Türkiye’nin pek çok bölgesinde yangınlar içindeki canlılarla birlikte ormanları küle döndürüyor, orman işçileri ve gönüllüler alevler arasında can veriyor. İktidar sözcüleri her zamanki gibi sorumluluk üstlenmeyen, pervasız açıklamalar yapıyorlar. Mesela Tarım ve Orman Bakanı “Ben tekrar buradan 86 milyon vatandaşımıza hassasiyet, ekstra dikkat, bütün vatandaşlarımızın tabiri caizse bu konuda teyakkuzda olmalarını istirham ediyorum. Başka söyleyecek söz bulamıyorum çünkü biz 1 Hazirandan bu yana her şartta, her platformda, her açıklamamızda bundan bahsettik. Çok yüksek sıcaklık, rüzgâr, düşük nem artık bunu basit bir orman yangını olmaktan çıkardı. 10 fidan gibi kardeşimizi kaybettik. Üstüne söyleyeceğim hiçbir şey yok” diyebiliyor. İktidar ve Bakanlık olarak kendilerinin hiçbir sorumluluğu olmadığından o kadar emin ki kendi bakanlığına ya da ilgili kurumlara değil halka teyakkuzda olma çağrısı yapıyor. İklim değişiklikleri, hava koşulları, insan faktörü… Kendileri dışında herkes suçlu, herkes sorumlu! O yüzden de söyleyecek bir şeyi yok Bakanın…
Kendisinin söyleyecek bir sözü olmayabilir ama bizim var! Bundan önceki tüm iş cinayetlerinde, katliamlarda, yangınlarda olduğu gibi bu katliamın da sorumlusu insan canına zerre kadar değer vermeyen ama sermayenin çıkarları söz konusu olunca hizmette sınır tanımayan siyasi iktidardır, onun rant politikalarıdır, umursamazlığıdır.

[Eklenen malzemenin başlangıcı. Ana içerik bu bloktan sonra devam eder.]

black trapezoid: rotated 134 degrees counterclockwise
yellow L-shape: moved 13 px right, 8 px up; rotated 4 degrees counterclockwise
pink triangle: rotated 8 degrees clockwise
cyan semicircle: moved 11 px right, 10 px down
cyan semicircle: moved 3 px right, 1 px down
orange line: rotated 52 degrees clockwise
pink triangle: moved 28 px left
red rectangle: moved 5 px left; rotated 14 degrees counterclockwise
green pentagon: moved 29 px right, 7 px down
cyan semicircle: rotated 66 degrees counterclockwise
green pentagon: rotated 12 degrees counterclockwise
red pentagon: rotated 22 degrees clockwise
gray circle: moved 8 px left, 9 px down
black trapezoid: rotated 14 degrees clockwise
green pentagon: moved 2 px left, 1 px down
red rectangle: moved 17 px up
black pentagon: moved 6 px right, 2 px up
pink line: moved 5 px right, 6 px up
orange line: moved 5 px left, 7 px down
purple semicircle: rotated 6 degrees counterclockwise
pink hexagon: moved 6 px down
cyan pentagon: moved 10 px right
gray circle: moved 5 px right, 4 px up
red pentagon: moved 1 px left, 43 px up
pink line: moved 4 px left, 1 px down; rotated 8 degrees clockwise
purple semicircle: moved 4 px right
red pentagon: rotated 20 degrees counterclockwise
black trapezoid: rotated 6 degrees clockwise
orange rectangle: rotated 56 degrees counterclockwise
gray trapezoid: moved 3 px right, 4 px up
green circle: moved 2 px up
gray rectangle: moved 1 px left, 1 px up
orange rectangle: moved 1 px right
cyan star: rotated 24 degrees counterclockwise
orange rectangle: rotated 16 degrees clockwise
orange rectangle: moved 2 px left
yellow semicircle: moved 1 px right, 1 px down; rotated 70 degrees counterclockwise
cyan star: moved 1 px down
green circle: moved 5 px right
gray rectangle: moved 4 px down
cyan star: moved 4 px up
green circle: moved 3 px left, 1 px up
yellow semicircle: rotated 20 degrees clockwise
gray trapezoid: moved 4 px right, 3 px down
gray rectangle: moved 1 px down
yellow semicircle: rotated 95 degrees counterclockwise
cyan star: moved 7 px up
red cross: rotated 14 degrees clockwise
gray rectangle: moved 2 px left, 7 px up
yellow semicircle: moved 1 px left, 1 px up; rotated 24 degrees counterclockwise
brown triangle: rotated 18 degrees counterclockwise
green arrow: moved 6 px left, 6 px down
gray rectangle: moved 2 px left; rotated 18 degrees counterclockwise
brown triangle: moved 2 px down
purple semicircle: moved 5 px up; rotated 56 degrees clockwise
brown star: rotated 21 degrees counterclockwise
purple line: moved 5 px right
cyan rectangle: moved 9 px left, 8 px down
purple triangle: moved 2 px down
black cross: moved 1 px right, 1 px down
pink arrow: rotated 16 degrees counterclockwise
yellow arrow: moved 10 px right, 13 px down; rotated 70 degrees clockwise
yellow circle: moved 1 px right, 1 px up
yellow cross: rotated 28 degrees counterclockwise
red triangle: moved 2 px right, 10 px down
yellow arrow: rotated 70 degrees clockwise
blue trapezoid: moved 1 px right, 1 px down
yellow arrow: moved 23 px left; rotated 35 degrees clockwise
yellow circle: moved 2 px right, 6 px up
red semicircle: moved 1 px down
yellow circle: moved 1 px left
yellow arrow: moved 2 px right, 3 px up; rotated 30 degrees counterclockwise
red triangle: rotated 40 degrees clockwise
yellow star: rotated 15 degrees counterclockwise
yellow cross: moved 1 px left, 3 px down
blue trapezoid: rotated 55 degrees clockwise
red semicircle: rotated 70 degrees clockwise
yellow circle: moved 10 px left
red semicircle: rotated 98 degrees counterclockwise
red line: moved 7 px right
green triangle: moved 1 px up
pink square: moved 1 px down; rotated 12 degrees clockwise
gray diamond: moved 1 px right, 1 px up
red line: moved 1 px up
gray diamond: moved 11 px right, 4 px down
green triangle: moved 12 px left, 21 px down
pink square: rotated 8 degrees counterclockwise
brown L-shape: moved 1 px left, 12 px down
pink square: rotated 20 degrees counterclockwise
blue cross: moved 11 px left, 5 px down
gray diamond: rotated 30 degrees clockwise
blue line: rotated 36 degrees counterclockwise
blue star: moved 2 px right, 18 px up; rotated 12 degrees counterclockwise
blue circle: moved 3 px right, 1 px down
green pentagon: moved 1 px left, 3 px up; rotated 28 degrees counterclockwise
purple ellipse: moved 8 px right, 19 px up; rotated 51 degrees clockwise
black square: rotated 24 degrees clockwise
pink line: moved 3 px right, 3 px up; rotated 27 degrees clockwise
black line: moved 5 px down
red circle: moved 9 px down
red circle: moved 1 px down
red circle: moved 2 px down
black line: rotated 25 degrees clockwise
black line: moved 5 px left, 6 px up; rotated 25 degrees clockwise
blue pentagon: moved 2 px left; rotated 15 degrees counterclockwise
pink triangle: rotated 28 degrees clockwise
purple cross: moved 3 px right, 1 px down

Kamu işçilerine düşük ücret dayatan, orman işçilerinin çalışma koşullarını ağırlaştıran, esnek ve taşeron çalışmayı yaygınlaştıran, yangına müdahale edecek araçları envanterinden çıkaran, ekolojik krize, iklim değişikliğine rağmen doğayı talan etmeye devam eden, ormanları sermayeye peşkeş çeken, elektrik dağıtımını özelleştirerek yangınlara daha fazla davetiye çıkaran rantçı, talancı, yağmacı iktidardır. Depremlerde on binlerce insanımızı beton altına diri diri gömen, İliç’te, Amasra’da, Soma’da, Ermenek’te yüzlerce evin ocağına ateş düşüren, Bolu Kartalkaya’daki yangında ailelerin çocuklarıyla birlikte yok olmasına neden olan da aynı yağmacı sermaye zihniyetidir. Doğayı yağma kaynağı, önlemleri gereksiz masraf olarak gören, suçluları koruyan iktidar zihniyetidir.
Ülkeyi her alanda yangın yerine çeviren, kendisini hesap vermek zorunda hissetmeyen, hiçbir sorumluluk almayan, değil ormanları, canlıları insan hayatını bile umursamayan bir yağma ve talan iktidarıdır karşımızdaki. Bugüne kadar iş cinayetlerinden depremlere, yangınlardan sellere gerçekleşen yüzlerce faciada tek bir istifa gelmedi, hiçbir sorumlu hesap vermedi, felaketlerin ardından önlem alınmadı. Mağdurlar, sonu gelmeyen mahkemelerle, cezasız bırakılan suçlularla, yangınlara açık çadır kentlerle, talan edilen zeytinliklerle, acele kamulaştırma girişimleriyle karşı karşıya bırakıldı, bunun gibi her türlü yolla adeta defalarca ve defalarca cezalandırıldı. Önlem alınmasını isteyenler, haksızlıkları protesto edenler polis şiddetine maruz bırakıldı, yerlerde sürüklendi.
Her felakette canımız daha çok yanıyor, içimizdeki öfke katlanarak büyüyor. Ama bilelim ki içimizdeki öfkeyi örgütlü bir güce dönüştüremediğimiz sürece yeni felaketler, katliamlar kapımızda bekliyor olacak. Tam da bu nedenle ne kadar zor görünürse görünsün işçi ve emekçiler olarak birliğimizi, örgütlülüğümüzü örmek zorundayız. Bizi yok sayanlara, canımızı umursamayanlara, işçi-emekçi düşmanlarına karşı örgütlü hareket etmek zorundayız. Çünkü böyle bir yağma, talan ve katliam düzeninin karşısında hayat kurtaran tek şey örgütlülüktür.